Everybody debases their currency to ostensibly make exports cheap and imports expensive. Of course, consumers pay up, but nobody cares about consumers. Even the Swiss debased the Swiss franc by 10% in one Draconian swoop to energize sales of chocolate bars. The dollar has been stronger over the past few months, but it is important to understand that currencies trade against other currencies. The dollar isn’t really stronger – it is less weak than these other currencies.
Gold and silver are not hedges against inflation, but more specifically the metals are a hedge against debt default rather and/or devaluation. Inflation is a symptom of a sick currency. Investors may be a tad nervous that their paper money won’t hold its value. Silver will. Physical silver doesn’t have counterparty risk. The central bankers can’t counterfeit silver.
Short-term (6-9 months) I think the silver market is setting up for a significant rally. March silver has moved more firmly into backwardation. This is extremely bullish for silver. Backwardation means that a futures contract is cheaper than buying the physical good in the cash market.
Now let’s get to the supply/demand story. HSBC estimates that only 0.14% of investable assets are precious metals whereas Sprott says 0.75%. Both are far cries from the 5% target of traditional portfolio theory. There may be a strong argument that the exchange traded funds, ETFs, such as SLV and GLD have sopped up excess demand among investors. There are still questions of whether physical inventories are in place to match the paper supply. Central banks are buyers after decades of selling. India, Korea, Mexico, Russian, and Vietnam were visibly active. (Rumors abound that big buyers are going straight to the miners, rendering the Comex increasingly irrelevant.) Chavez repatriated his gold to Venezuela, presumably to avoid rehypothecation. The entire MF Global debacle has forced investors to re-think physical delivery and the lack of safety in “paper metals”. The bottom line is that investors looking for a safe haven in the metals should take physical delivery.
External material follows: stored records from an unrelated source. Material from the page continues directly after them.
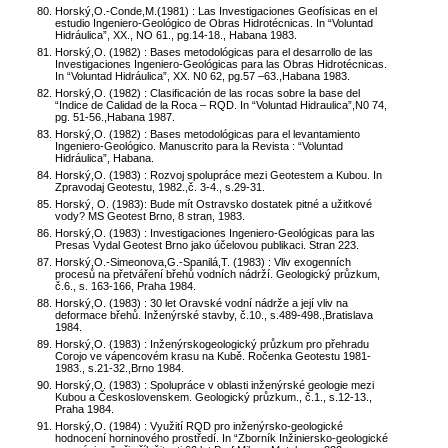
Horský,O.-Conde,M.(1981) : Las Investigaciones Geofísicas en el
estudio Ingeniero-Geológico de Obras Hidrotécnicas. In “Voluntad
Hidráulica”, XX., NO 61., pg.14-18., Habana 1983.
Horský,O. (1982) : Bases metodológicas para el desarrollo de las
Investigaciones Ingeniero-Geológicas para las Obras Hidrotécnicas.
In “Voluntad Hidráulica”, XX. N0 62, pg.57 –63.,Habana 1983.
Horský,O. (1982) : Clasificación de las rocas sobre la base del
“Indice de Calidad de la Roca – RQD. In “Voluntad Hidraulica”,N0 74,
pg. 51-56.,Habana 1987.
Horský,O. (1982) : Bases metodológicas para el levantamiento
Ingeniero-Geológico. Manuscrito para la Revista : “Voluntad
Hidráulica”, Habana.
Horský,O. (1983) : Rozvoj spolupráce mezi Geotestem a Kubou. In
Zpravodaj Geotestu, 1982.,č. 3-4., s.29-31.
Horský, O. (1983): Bude mít Ostravsko dostatek pitné a užitkové
vody? MS Geotest Brno, 8 stran, 1983.
Horský,O. (1983) : Investigaciones Ingeniero-Geológicas para las
Presas Vydal Geotest Brno jako účelovou publikaci. Stran 223.
Horský,O.-Simeonova,G.-Spanilá,T. (1983) : Vliv exogenních
procesů na přetváření břehů vodních nádrží. Geologický průzkum,
č.6., s. 163-166, Praha 1984.
Horský,O. (1983) : 30 let Oravské vodní nádrže a její vliv na
deformace břehů. Inženýrské stavby, č.10., s.489-498.,Bratislava
1984.
Horský,O. (1983) : Inženýrskogeologický průzkum pro přehradu
Corojo ve vápencovém krasu na Kubě. Ročenka Geotestu 1981-
1983., s.21-32.,Brno 1984.
Horský,O. (1983) : Spolupráce v oblasti inženýrské geologie mezi
Kubou a Československem. Geologický průzkum., č.1., s.12-13.,
Praha 1984.
Horský,O. (1984) : Využití RQD pro inženýrsko-geologické
hodnocení horninového prostředí. In “Zborník Inžiniersko-geologické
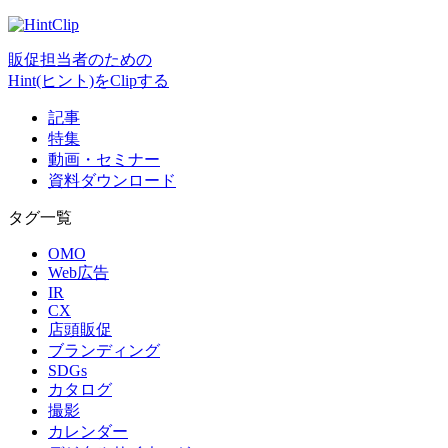
販促担当者のための
Hint(ヒント)をClipする
記事
特集
動画・セミナー
資料ダウンロード
タグ一覧
OMO
Web広告
IR
CX
店頭販促
ブランディング
SDGs
カタログ
撮影
カレンダー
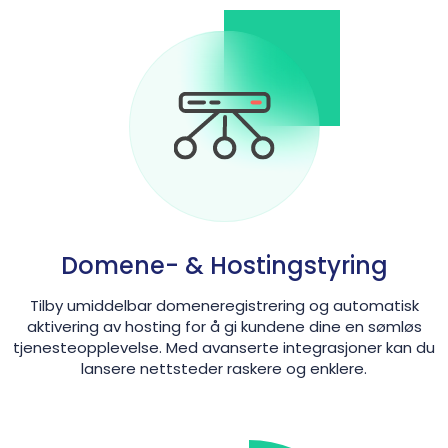
Domene- & Hostingstyring
Tilby umiddelbar domeneregistrering og automatisk
aktivering av hosting for å gi kundene dine en sømløs
tjenesteopplevelse. Med avanserte integrasjoner kan du
lansere nettsteder raskere og enklere.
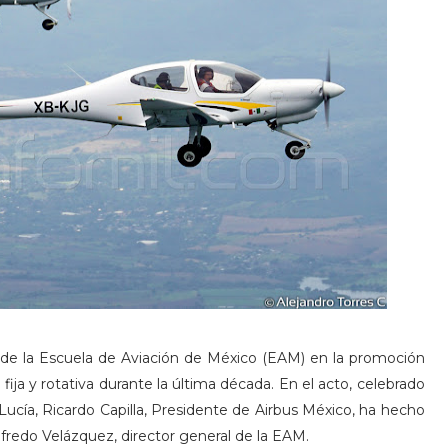
r de la Escuela de Aviación de México (EAM) en la promoción
a fija y rotativa durante la última década. En el acto, celebrado
ucía, Ricardo Capilla, Presidente de Airbus México, ha hecho
redo Velázquez, director general de la EAM.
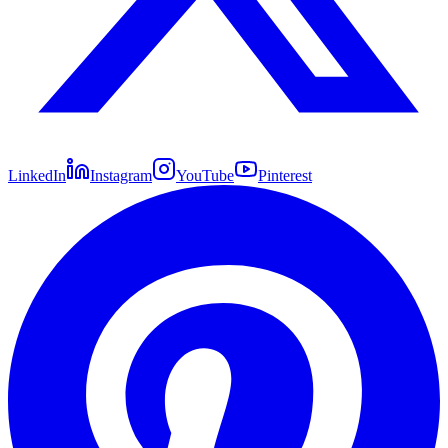
LinkedIn
Instagram
YouTube
Pinterest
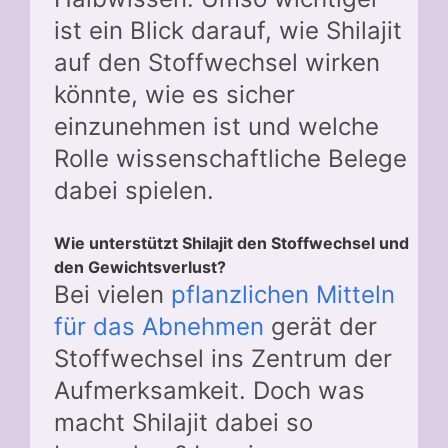
ist ein Blick darauf, wie Shilajit
auf den Stoffwechsel wirken
könnte, wie es sicher
einzunehmen ist und welche
Rolle wissenschaftliche Belege
dabei spielen.
Wie unterstützt Shilajit den Stoffwechsel und
den Gewichtsverlust?
Bei vielen
pflanzlichen Mitteln
für das Abnehmen
gerät der
Stoffwechsel ins Zentrum der
Aufmerksamkeit. Doch was
macht Shilajit dabei so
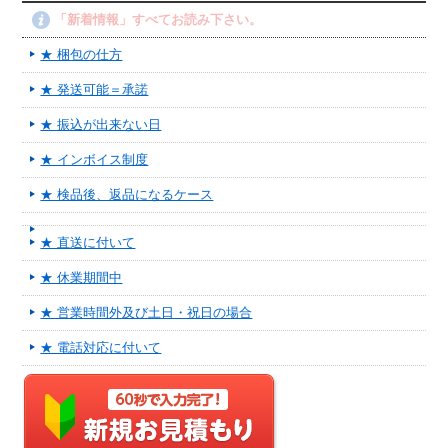
「新着情報」すべてお読み下さい。
★ 梱包の仕方
★ 発送可能＝承諾
★ 振込が出来ない日
★ インボイス制度
★ 検品後、返品になるケース
★ 直送に付いて
★ 休業期間中
★ 営業時間外及び土日・祝日の場合
★ 電話対応に付いて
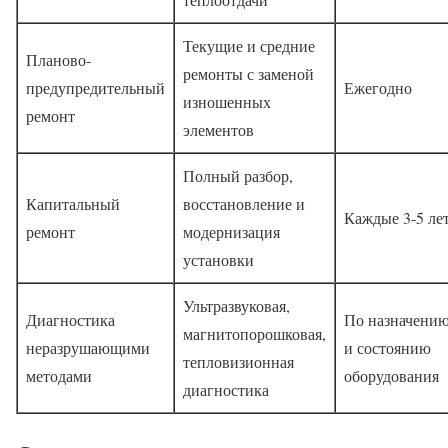
Текущие и средние
Планово-
ремонты с заменой
предупредительный
Ежегодно
изношенных
ремонт
элементов
Полный разбор,
Капитальный
восстановление и
Каждые 3-5 ле
ремонт
модернизация
установки
Ультразвуковая,
Диагностика
По назначени
магнитопорошковая,
неразрушающими
и состоянию
тепловизионная
методами
оборудования
диагностика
Silver is an interesting metal because it serves as real money and also offers industrial applications. Silver gets used up. It is necessary to mine new silver to replace the silver used by industry. Silver is used almost everywhere: electronics, appliances, batteries, medical equipment, solar mirrors, solar cells, water purification, bio-cides and food treatments, photography (yes there are still pictures), and even polyester production. If the economy picks up this year, there will be increased demand for silver. If the economy falters (or if Europe implodes) there will be efforts to pump up the economy and silver should benefit from safe haven status.
More silver is used than is mined. The CPM group says that annual industrial demand (approximately 900 million ounces) exceeds mine supply by 200 million ounces. That gap was filled by the sale of government stockpiles and scrap recycling. The stockpiles are running out. Recycling is almost non-existent. That means there is basically nothing left. It’s estimated that there has been about 40 to 50 billion ounces of silver mined in the history of the world, and about 25 billion ounces are still floating about in some or other accessible form, including jewelry, silverware, and myriad industrial applications.